13. These Boots Are Made For Walkin', Nancy Sinatra
Really, I suppose I should be happy this wasn't in the Top Ten. The damn thing was ubiquitious, and I started out indifferent to it and reached the point where I wanted to jab pencils in my ears. Now viewed as some sort of proto-feminist anthem, and I suppose the song itself has some charm in that area, but this misses the fact that the singer and her three-note range got the gig because of her last name. Nancy Schwartz couldn't have landed a job doing car-wash jingles.
14. Born Free, Roger Williams
Movie theme song piano tune which for some reason is not presently hyped as a proto-ecology movement instrumental.
15. Strangers In The Night, Frank Sinatra
Dooby-dooby-doo. I could go on all night about Frankie Blue Eyes. I won't.
16. We Can Work It Out, The Beatles
'Allo, ducks. Where ya been keepin' yourselves?
And why are the lovable Mop Tops barely in the Top 20 this time 'round? I guess they were busy turning the pop music universe on its head with Rubber Soul, which came out the preceding Christmas. Smoke from the numerous Beatle bonfires in the wake of Lennon's "more popular than Jesus" remark might have had an effect as well.
Anyway, the song ("Day Tripper" was the other side; not sure why it's not on the list) is an absolute gem. From the famous Paul verses (begging Jane Asher to give up her career and "see things my way", apparently) and John's dour "Life is very short..." bridge, to the use of the harmonium, to yet another remarkable Beatle Ending (truncated, but somehow recapitulating the whole song), it's another of the Lads' works where the closer you look the more you ask yourself just how the fuck they did it. The melody propels the urgency of the lyrics. The sixteen-bar verses are divided into three phrases instead of the expected four, and the bridge suddenly jumps into 3/4 without actually slowing down. And these sorts of touches are everywhere in their work, folks. And none of 'em could read a note of music.
17. When A Man Loves A Woman, Percy Sledge
Jeez, just one of the greatest soul numbers of all time. Okay, the horns are a little ragged, but Percy's voice just conveys, you know what I'm sayin'? He and Wilson Pickett were like losing your virginity unofficially.

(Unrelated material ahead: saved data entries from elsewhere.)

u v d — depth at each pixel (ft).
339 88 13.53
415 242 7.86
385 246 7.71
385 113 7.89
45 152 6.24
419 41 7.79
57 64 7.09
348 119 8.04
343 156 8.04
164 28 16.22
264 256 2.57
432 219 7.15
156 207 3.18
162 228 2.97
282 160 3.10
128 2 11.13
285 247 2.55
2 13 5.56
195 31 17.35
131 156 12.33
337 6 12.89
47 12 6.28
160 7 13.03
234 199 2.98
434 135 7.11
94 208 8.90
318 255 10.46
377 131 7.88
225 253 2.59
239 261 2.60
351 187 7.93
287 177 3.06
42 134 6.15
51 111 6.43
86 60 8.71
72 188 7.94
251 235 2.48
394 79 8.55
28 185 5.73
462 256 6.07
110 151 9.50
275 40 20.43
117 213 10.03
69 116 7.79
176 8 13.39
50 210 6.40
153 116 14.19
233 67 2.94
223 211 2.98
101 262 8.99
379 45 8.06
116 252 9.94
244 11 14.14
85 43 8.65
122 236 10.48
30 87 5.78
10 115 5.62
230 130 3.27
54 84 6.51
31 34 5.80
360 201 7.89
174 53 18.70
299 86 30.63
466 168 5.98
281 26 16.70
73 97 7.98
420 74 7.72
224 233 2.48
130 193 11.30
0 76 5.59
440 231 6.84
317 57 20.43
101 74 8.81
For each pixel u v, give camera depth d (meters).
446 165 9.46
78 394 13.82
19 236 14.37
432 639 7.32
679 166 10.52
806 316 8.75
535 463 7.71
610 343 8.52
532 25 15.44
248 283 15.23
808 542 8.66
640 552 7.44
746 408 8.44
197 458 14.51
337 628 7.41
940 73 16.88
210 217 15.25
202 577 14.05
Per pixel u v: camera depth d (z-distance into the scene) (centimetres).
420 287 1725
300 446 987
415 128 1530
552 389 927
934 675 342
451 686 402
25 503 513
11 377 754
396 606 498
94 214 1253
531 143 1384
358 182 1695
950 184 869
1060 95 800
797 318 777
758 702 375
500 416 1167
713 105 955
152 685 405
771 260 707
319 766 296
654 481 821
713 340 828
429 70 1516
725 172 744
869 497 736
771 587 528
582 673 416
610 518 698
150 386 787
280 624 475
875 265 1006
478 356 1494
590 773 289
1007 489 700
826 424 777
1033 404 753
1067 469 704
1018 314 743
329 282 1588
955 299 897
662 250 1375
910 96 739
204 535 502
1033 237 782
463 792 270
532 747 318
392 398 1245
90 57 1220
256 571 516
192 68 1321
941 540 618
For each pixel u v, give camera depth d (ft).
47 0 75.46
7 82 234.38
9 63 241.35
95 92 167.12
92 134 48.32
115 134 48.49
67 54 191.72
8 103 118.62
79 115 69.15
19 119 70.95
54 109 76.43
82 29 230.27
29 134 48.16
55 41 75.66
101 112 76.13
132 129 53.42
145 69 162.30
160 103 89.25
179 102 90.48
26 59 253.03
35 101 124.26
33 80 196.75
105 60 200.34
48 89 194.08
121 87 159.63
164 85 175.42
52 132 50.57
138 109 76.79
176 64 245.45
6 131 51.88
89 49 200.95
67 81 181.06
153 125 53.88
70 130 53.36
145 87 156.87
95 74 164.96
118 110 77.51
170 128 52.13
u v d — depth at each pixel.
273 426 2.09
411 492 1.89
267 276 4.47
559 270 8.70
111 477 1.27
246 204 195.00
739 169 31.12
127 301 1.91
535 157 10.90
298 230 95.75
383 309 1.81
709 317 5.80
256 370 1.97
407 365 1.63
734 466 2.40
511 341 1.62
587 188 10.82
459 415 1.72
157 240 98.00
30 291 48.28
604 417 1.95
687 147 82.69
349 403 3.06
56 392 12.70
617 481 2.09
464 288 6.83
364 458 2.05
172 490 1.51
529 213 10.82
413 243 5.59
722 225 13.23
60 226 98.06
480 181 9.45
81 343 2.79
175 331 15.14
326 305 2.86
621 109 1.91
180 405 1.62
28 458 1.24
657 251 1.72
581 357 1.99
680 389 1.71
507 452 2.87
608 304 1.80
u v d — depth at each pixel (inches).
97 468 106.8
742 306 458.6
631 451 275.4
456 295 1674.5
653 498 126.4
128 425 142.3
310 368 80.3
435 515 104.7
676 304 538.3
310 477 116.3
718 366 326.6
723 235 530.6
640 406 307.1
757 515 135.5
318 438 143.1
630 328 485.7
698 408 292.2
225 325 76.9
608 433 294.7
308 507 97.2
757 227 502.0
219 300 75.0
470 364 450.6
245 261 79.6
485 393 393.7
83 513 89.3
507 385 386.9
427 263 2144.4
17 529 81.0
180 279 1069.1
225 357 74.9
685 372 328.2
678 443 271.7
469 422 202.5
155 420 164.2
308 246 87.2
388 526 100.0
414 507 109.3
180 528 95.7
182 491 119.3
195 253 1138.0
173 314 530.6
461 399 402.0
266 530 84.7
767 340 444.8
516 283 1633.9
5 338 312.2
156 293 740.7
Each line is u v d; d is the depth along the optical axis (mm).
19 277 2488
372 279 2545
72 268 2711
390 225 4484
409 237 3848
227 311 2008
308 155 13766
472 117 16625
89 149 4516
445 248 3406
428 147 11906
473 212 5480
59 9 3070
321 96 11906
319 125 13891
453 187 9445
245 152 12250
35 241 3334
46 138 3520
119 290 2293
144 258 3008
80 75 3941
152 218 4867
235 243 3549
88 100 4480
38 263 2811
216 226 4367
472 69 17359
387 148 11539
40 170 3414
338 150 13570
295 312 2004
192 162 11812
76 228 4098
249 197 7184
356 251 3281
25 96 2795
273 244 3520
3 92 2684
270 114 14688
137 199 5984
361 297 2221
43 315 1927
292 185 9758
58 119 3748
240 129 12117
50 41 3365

18. Winchester Cathedral, New Vaudeville Band
Kitschy novelty tune, but definitely in line with the Paul McCartney/Ray Davies (and later Harry Nilsson) 20s English music hall vibe. I think the lead singer used a megaphone. Hurricane Smith's "Oh Babe (What Would You Say?)" tops this one as a one-off, based on sincerity.
19. Hanky Panky, Tommy James and The Shondells
Even here, four years before I'd find myself trapped painting a tin roof under the July sun while somebody let "Crystal Blue Persuasion" play twenty times in a row two stories below me, I hated Tommy James and The Shondells. Trying to explain why in this case would require a dissertation on Good Songs about Sluts vs. Bad ones. This is a bad one. You can take it from there.
20. Good Lovin', Young Rascals
Great little pop tune forever marred by the fact that somebody put these guys in Little Lord Fauntleroy outfits. And they've got a fine oeuvre ("I Ain't Gonna Eat Out My Heart Anymore","I've Been Lonely Too Long", "How Can I Be Sure") marred by hippie schlock ("Groovin'", "People Got To Be Free") and the biggest egos this side of a Crosby Stills Nash and Young reunion. Or any of their solo shows. Felix Cavaliere: "Marvin Gaye's voice, Ray Charles' piano, Jimmy Smith's organ, Phil Spector's production and The Beatles' writing -- put them all together and you've got what I wanted to do."
NEXT: Take that, 1978!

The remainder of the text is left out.